Iran’s proven oil reserves are the world’s fourth largest, after Venezuela, Saudi Arabia and Canada. Taking account of the 40 years of technological progress in geology and oil extraction since the 1970s, restoring and exceeding Iran’s peak production levels seems a modest long-term objective. As this target moves into sight in the second half of this decade, Iran will add about as much or more to global oil output as the US shale revolution did in the first half.

To find buyers for all this extra oil, Iranian exports will have to compete fiercely with Saudi Arabia, Iraq, Kurdistan and other Opec producers, who are already pumping at record rates and are determined not to cut back production. As a result, the price war in oil seems certain to intensify. Why, then, do so many experts still believe that oil prices will rebound? There are three reasons, and all will be called into question by the rapprochement with Iran.

First is a naive belief in Saudi monopoly power. The Saudis kept oil at $100 from 2011 to 2014, but that was a period when Iran, Iraq, Libya, Nigeria, Venezuela and Russia all suffered internal collapse and geopolitical isolation. If Iran is re-admitted to global markets, Saudi Arabia could support prices only by drastically reducing its own production—and that would create opportunities for Iran and other resurgent producers to increase market share at Saudi expense.

This connects with the second assumption Iran is about to contradict: that geopolitical events can only push oil prices upwards. Iran proves the opposite. The world’s most productive oil regions are already suffering unprecedented chaos. It is hard to imagine the anarchy in Libya and Iraq, or the isolation of Russia, deteriorating to the point where oil production would fall any further. Even when the Islamic State takes over a region, it needs to fund its violence by selling oil. On the other hand, any improvement or stabilisation in political conditions can substantially boost global oil production. This happened in Iraq last year, and Iran promises to take this process to a new level.
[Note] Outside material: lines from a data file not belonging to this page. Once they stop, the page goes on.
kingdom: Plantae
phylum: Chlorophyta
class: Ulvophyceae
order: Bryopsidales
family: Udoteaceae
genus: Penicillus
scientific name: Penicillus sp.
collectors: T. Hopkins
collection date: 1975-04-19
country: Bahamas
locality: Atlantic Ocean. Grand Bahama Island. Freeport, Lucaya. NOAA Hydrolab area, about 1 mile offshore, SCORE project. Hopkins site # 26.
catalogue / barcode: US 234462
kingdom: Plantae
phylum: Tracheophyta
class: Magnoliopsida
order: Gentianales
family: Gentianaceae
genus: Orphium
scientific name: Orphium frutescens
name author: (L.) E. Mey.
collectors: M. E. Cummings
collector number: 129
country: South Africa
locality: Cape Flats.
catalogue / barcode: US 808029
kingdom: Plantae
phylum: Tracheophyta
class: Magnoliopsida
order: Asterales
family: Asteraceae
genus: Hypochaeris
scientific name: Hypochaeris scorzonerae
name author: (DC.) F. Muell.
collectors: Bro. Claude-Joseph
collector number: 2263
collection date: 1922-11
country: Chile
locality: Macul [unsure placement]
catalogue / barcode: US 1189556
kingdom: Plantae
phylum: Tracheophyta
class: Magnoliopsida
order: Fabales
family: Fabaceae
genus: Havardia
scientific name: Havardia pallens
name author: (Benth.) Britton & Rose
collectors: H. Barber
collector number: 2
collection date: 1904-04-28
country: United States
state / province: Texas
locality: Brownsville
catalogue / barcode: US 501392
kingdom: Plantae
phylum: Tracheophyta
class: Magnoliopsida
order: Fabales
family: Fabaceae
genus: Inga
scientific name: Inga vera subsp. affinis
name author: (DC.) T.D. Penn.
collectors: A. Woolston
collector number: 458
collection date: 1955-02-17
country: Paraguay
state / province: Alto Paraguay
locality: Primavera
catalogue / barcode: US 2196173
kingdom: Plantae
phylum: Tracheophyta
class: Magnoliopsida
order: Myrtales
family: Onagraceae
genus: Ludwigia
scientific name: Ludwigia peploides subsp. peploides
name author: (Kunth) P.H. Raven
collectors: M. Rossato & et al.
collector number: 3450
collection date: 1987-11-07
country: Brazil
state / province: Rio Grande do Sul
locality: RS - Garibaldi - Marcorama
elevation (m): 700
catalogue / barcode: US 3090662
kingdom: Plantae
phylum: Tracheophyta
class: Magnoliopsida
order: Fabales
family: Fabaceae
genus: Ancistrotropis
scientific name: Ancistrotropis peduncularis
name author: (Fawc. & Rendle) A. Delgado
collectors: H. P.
Which leads to the final fallacy: that the world is running out of oil. If this were the case, it might make sense for Saudi Arabia or Opec as a whole to restrict output now, in the hope of selling their oil at higher prices in future. But this is no longer plausible. Environmental regulations, rapid declines in clean energy costs and advances in fuel economy mean that global oil demand is slowing and will soon start to decline. Meanwhile, potential oil supplies are continually expanding as a result of technical progress in shale production and the re-opening of exploration in the world’s most productive oil region: the Middle East. This convergence of ecology, technology and geopolitics suggests that many of the world’s oil reserves will be left in the ground, worthless, like the vast Australian and US coal deposits that are now redundant. A former Saudi oil minister used to warn his country against reliance on ever-rising oil prices with a sagacious insight: “The Stone Age did not end because the cavemen ran out of stone.” Now the flood of new oil released by Iran’s re-integration in the world economy will confirm the end of the Oil Age.